Transaction Isolation Levels in DBMS
Transaction isolation levels in databases control the visibility of data changes made by one transaction to other concurrent transactions. They are designed to manage the effects of concurrent access and ensure data consistency.
There are 4 isolation levels in SQL standard: READ UNCOMMITTED
, READ COMMITTED
, REPEATABLE READ
, SERIALIZABLE
.
These levels are designed to balance the need for concurrency and performance with the need for consistency and accuracy.
Why do we need these transaction isolation levels?
- Dirty Reads: A dirty read occurs when one transaction reads data that has been modified by another transaction but not yet committed. This can lead to incorrect results if the other transaction is rolled back.

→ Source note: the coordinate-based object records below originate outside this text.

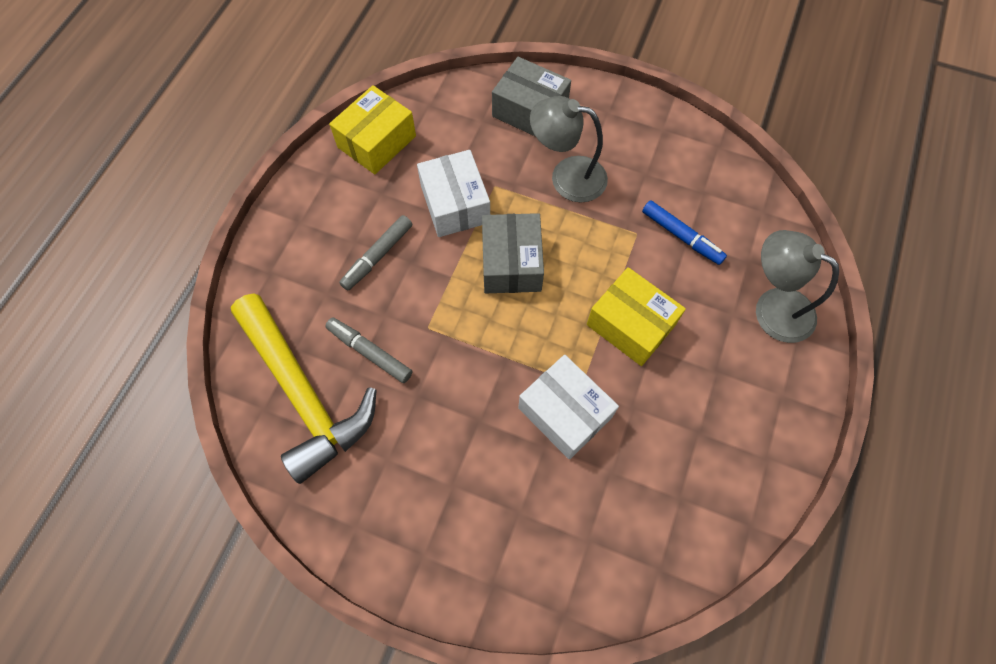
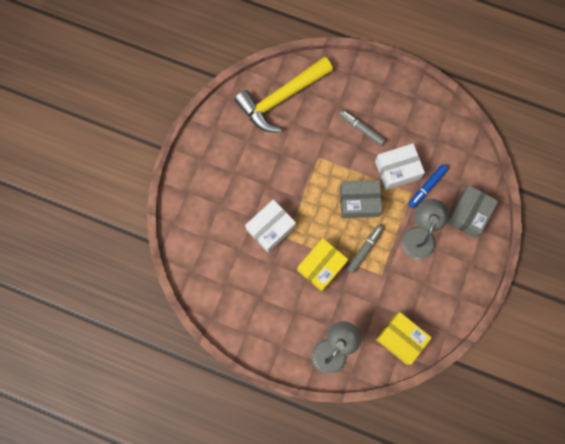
camera: 90 degrees right, 10 degrees up
(370, 352) = (304, 128): grey marker -> grey marker (364, 249)
(377, 142) = (440, 123): yellow box -> yellow box (401, 339)
(681, 236) = (379, 301): blue marker -> blue marker (427, 187)

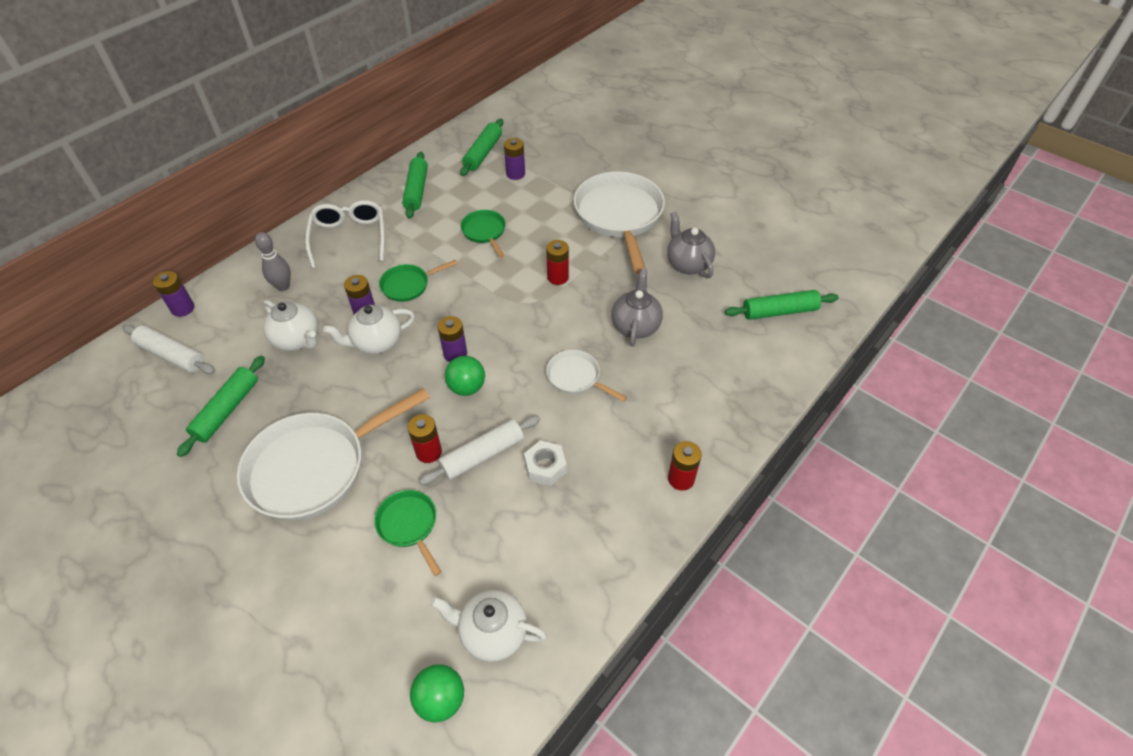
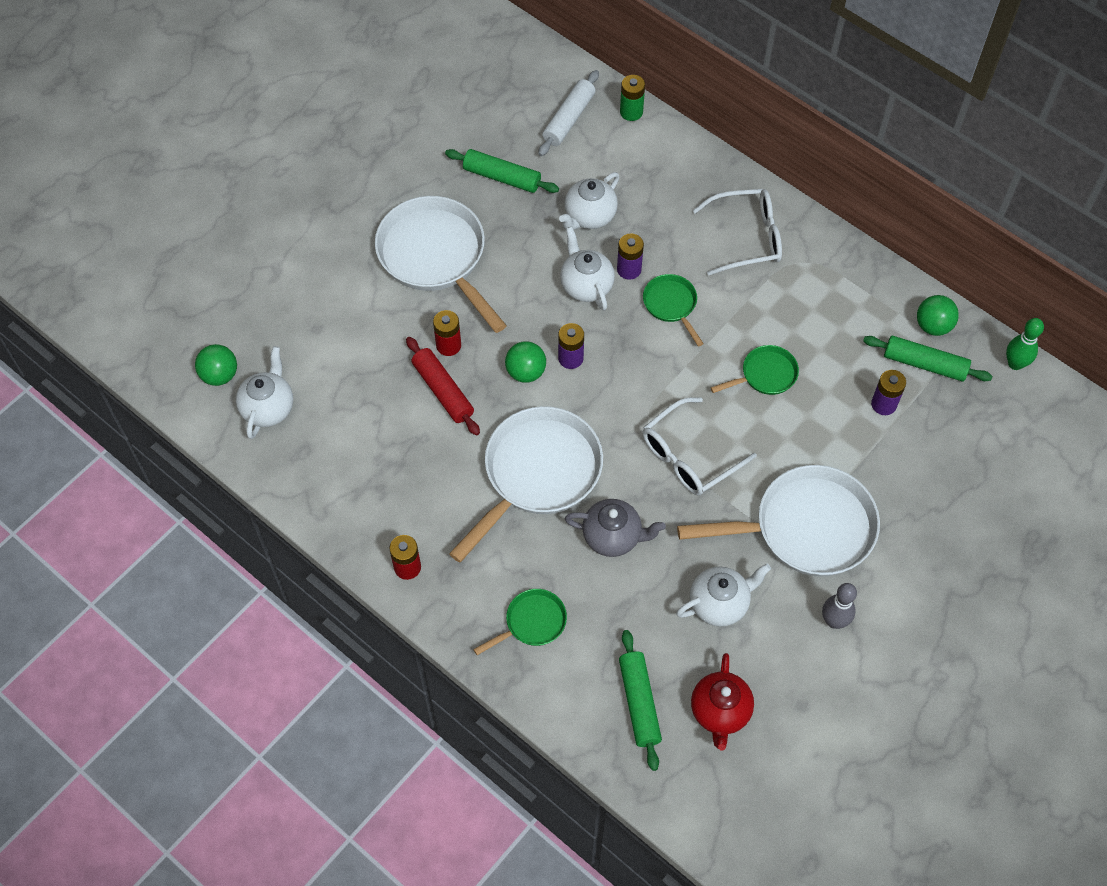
camera: 90 degrees right, 10 degrees up
(183, 308) = (631, 112): purple battery -> green battery
(283, 286) = (665, 190): grey bowling pin -> grey bowling pin (834, 621)
(409, 525) = (372, 338): green pan -> green pan (532, 623)
(416, 190) = (838, 295): green rolling pin -> none
(451, 147) = (933, 326): none -> green ball
(482, 455) = (443, 391): white rolling pin -> red rolling pin
(487, 115) = (1015, 364): none -> green bowling pin
(545, 467) = (427, 445): white nut -> none
(558, 277) = (690, 455): red battery -> white glasses
(576, 377) = (538, 474): white pan -> white pan, size x2.05
(688, 264) = (719, 604): grey teapot -> white teapot
(775, 266) = (720, 712): none -> red teapot

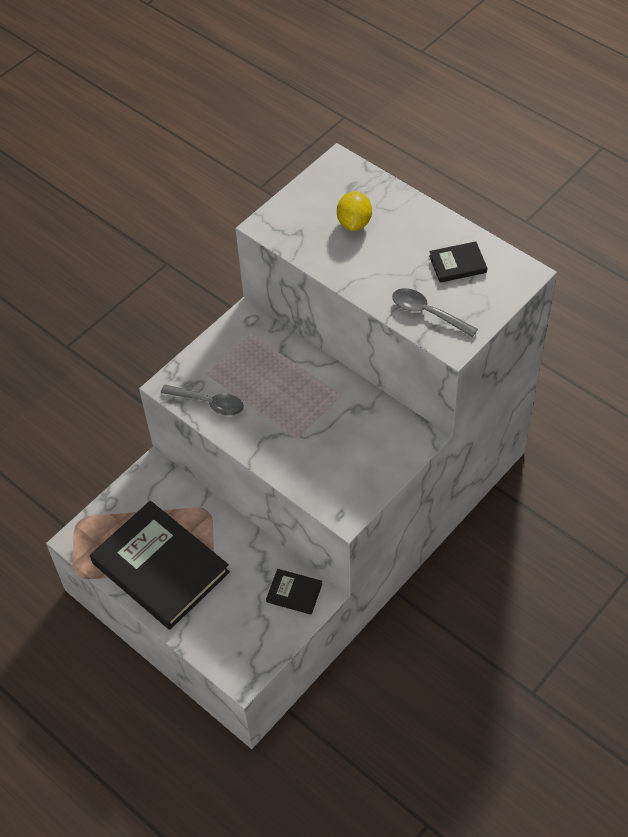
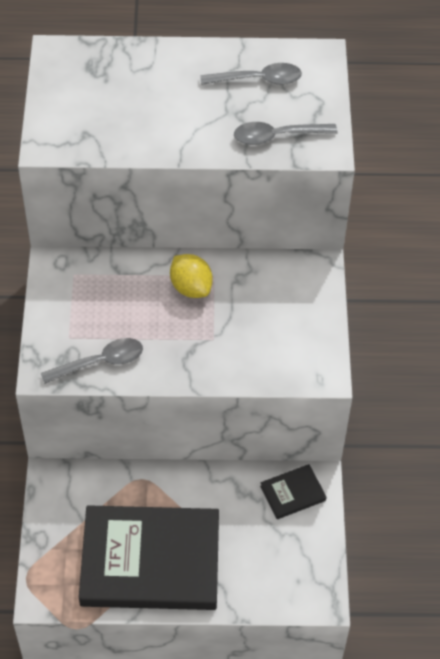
camera: 45 degrees left, 0 degrees up
(354, 223) = (128, 97): yellow lemon -> yellow lemon (191, 287)
(457, 264) = (258, 80): black book -> grey spoon

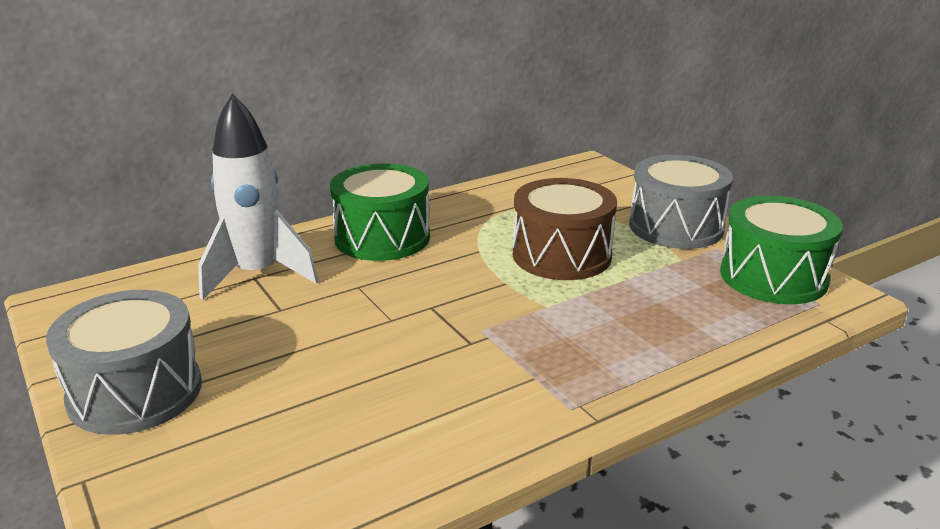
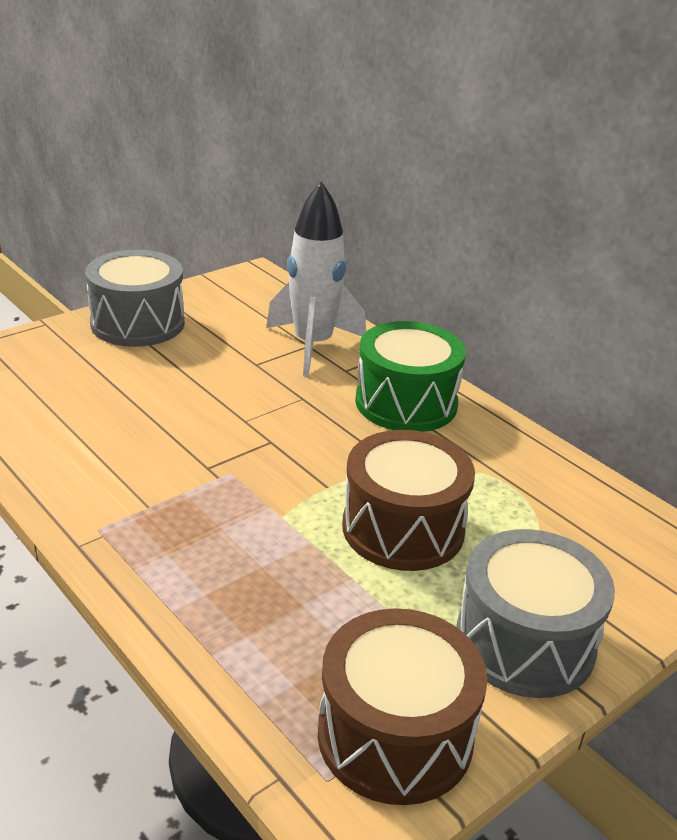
camera: 80 degrees right, 5 degrees up
(773, 277) = (395, 735): green drum -> brown drum

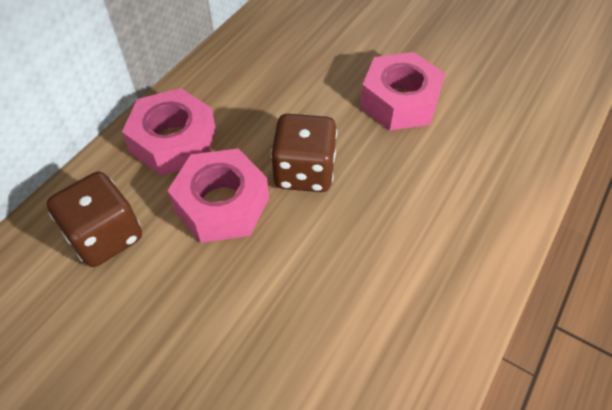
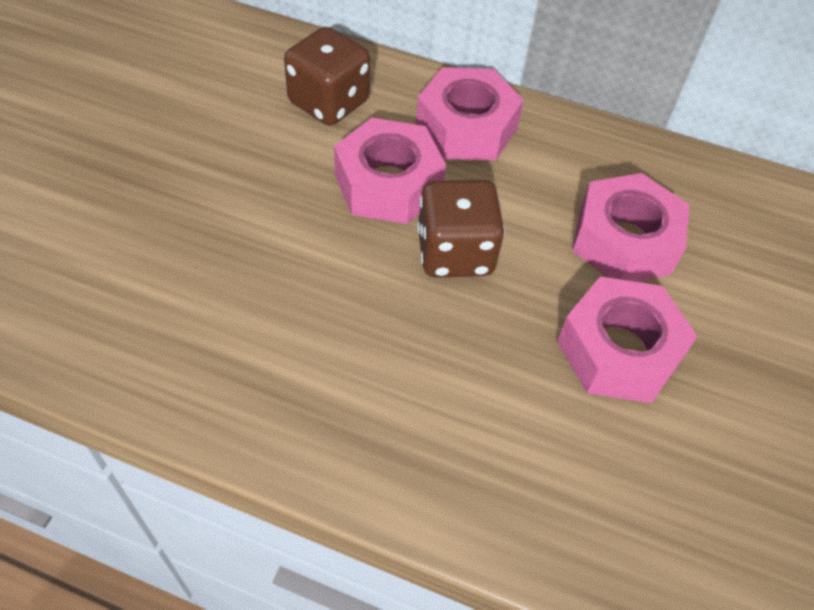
camera: 75 degrees right, 0 degrees up
(311, 77) = (624, 241): none -> pink nut

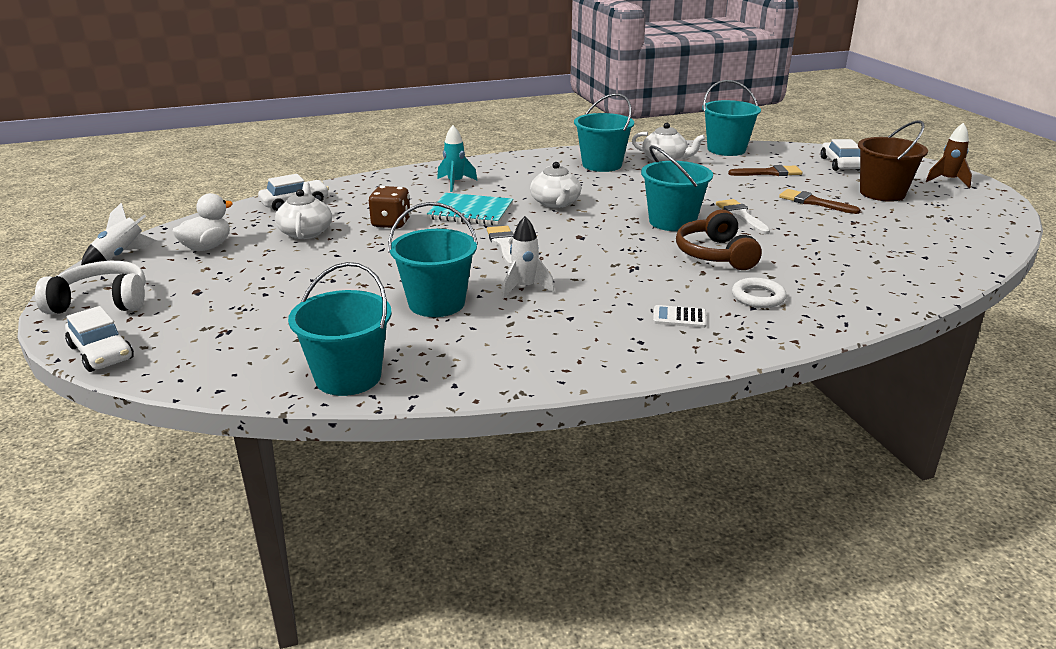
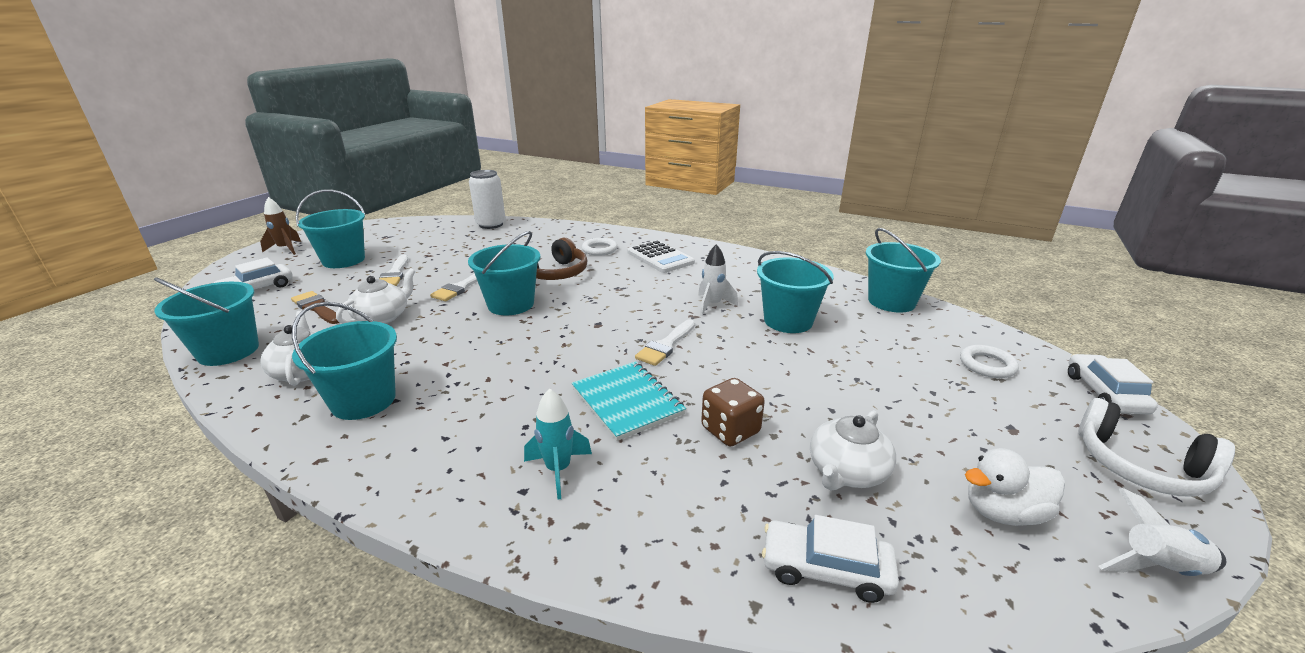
camera: 135 degrees left, 0 degrees up
(218, 337) = (987, 365): none -> white ring
(555, 203) = (536, 368): white teapot -> white teapot (382, 317)
(679, 317) = (660, 257): white calculator -> white calculator, size x1.84
(813, 202) = (394, 274): brown brush -> white brush
(882, 193) = (343, 260): brown bucket -> turquoise bucket
(943, 271) = (491, 224): none -> white can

- Non-Repeatable Reads: A non-repeatable read occurs when a transaction reads the same data multiple times and gets different results each time. This can happen if another transaction modifies the data between the reads.
- Phantom Reads: A phantom read occurs when a transaction reads a set of rows that satisfy a certain condition, but another transaction inserts or deletes rows that also satisfy the condition. This can lead to unexpected results if the second transaction is committed.
1. Read Uncommitted
The lowest isolation level. Transactions can see uncommitted changes made by other transactions (known as “dirty reads”).
Rarely used in practice due to the risk of inconsistent data.
Example with Stock Price Updates
- Situation: A stock trading application allows users to view stock prices in real-time. One transaction is updating the price of a stock, but it hasn’t been committed yet.
- Problem: Another transaction reads the uncommitted price change. If the first transaction rolls back (e.g., due to an error), the second transaction has read an incorrect price.
- Outcome: Users see incorrect stock prices, leading to potential financial losses or confusion.
2. Read Committed (Default)
Transactions can only see changes that have been committed by other transactions. This prevents dirty reads but allows non-repeatable reads and phantom reads.
This is the default isolation level in most databases.
Example with Bank Account Balance
- Situation: A user checks their bank account balance twice during a transaction. Between the two reads, another transaction (e.g., a withdrawal) commits a change to the balance.
- Problem: The user sees two different balances in the same session, even though no money was added or removed by them.
- Outcome: While this prevents dirty reads, the non-repeatable read can confuse users or cause issues in applications that rely on consistent data.
3. Repeatable Read
Transactions can only see changes that have been committed by other transactions. This prevents dirty reads and non-repeatable reads but allows phantom reads.
Example with Inventory Management
- Situation: An e-commerce platform checks the quantity of a product in stock twice during a transaction. Between the two reads, another transaction updates the stock quantity.
- Problem: Without repeatable read, the second read might show a different stock quantity, leading to incorrect decisions (e.g., overselling).
- Outcome: With repeatable read, the same quantity is returned in both reads, ensuring consistency. However, if a new product is added to the inventory (phantom read), it might not be visible.
4. Serializable
The highest isolation level. Transactions are completely isolated from each other, preventing dirty reads, non-repeatable reads, and phantom reads.
This level provides the highest level of consistency but can also lead to performance issues due to increased locking.
Example: Flight Booking System
- Situation: Two users are trying to book the last seat on a flight at the same time. The system must ensure that only one booking succeeds.
- Problem: Without serializable isolation, both transactions might read that the seat is available and proceed to book it, leading to overbooking.
- Outcome: Serializable isolation ensures that transactions are executed as if they were sequential, preventing overbooking and maintaining data integrity.
Summary
Transaction isolation levels in databases control the visibility of data changes made by one transaction to other concurrent transactions. They are designed to manage the effects of concurrent access and ensure data consistency.